Both the terrorists and the lunatics have similar objectives – to make the biggest headlines possible by creating the most emotional impact. Not long ago, the easiest way to do that was to hijack or plant a bomb on an airplane. The natural vulnerability of a few hundred unarmed people in an oversized aluminum can hurtling through the sky at 600 miles an hour was an obvious choice because just a little damage to the aircraft or the pilots would almost guarantee the deaths of everyone on board. Increased security has reduced the odds of success, though, so terrorists have shifted their focus. The attack in Mumbai, India, a few years ago demonstrated the effectiveness of a small-scale, military-style assault on an unarmed population (see our past column, “The Siege of Mumbai”). The Kenya attack used Mumbai as its blueprint. Unlike the 9/11 attacks, an assault like Mumbai and Westgate requires little training, skill or preparation.
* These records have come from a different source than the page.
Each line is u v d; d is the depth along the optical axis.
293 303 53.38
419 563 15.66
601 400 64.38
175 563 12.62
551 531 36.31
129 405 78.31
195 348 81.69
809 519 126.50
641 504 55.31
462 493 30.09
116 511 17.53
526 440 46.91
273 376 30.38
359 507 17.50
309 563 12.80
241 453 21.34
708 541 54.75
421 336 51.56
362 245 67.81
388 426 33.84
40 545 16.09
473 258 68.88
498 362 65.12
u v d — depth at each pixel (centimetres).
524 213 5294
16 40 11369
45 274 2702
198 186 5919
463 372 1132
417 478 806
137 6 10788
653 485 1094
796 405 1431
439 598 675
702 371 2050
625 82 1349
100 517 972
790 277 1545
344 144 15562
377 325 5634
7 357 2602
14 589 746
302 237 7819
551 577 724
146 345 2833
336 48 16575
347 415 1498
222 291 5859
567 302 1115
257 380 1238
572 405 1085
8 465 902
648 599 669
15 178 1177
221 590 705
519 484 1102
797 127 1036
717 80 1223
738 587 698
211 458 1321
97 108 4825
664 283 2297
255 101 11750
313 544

All it takes is people willing to do the deed and some easily acquired armaments.
INTERPOL chief Noble pointed out that al-Qaida had recently issued a call for “brothers to strike soft targets, to do it in small groups.” As he said, it puts police in a difficult position. “How do you protect soft targets? That’s really the challenge. You can’t have armed police forces everywhere.” In the ABC interview, Noble expanded on the theme. “Ask yourself: If that was Denver, Colorado, if that was Texas, would those guys have been able to spend hours, days, shooting people randomly? What I’m saying is it makes police around the world question their views on gun control. It makes citizens question their views on gun control. You have to ask yourself, ‘Is an armed citizenry more necessary now than it was in the past with an evolving threat of terrorism?’ This is something that has to be discussed.”
“For me it’s a profound question,” he continued. “People are quick to say ‘gun control, people shouldn’t be armed,’ etc., etc. I think they have to ask themselves: ‘Where would you have wanted to be? In a city where there was gun control and no citizens armed if you’re in a Westgate Mall, or in a place like Denver or Texas?'”
Valid questions I’m sure most reporters will continue to ignore or dance around.
In the conclusion of their report, ABC took a dig at Noble’s comments by pointing out that the gun control debate in the U.S. had recently been ignited by mass shootings, including one in a movie theater in Aurora, Colo., just outside of Denver. What the report failed to note is that the movie theater where the massacre took place was posted “No Guns.” Not only that, the demented murderer passed by at least two other theaters that were closer to his home, but which were not posted “Gun Free Zones.” Perhaps that was coincidence or there is some other explanation, but on the face of it, it suggests that Noble is on to something.
It is frankly astonishing to me that Noble has taken this position publicly. I hope he will pursue this line of reasoning and that he can hold onto his position at INTERPOL long enough for his philosophy to spread through the agency and into police agencies they deal with. When victims become first-responders, criminals will become more cautious. ABC and the media can dismiss these ideas, but I’m not expecting terrorists to storm the Phoenix Cabela’s store any time soon.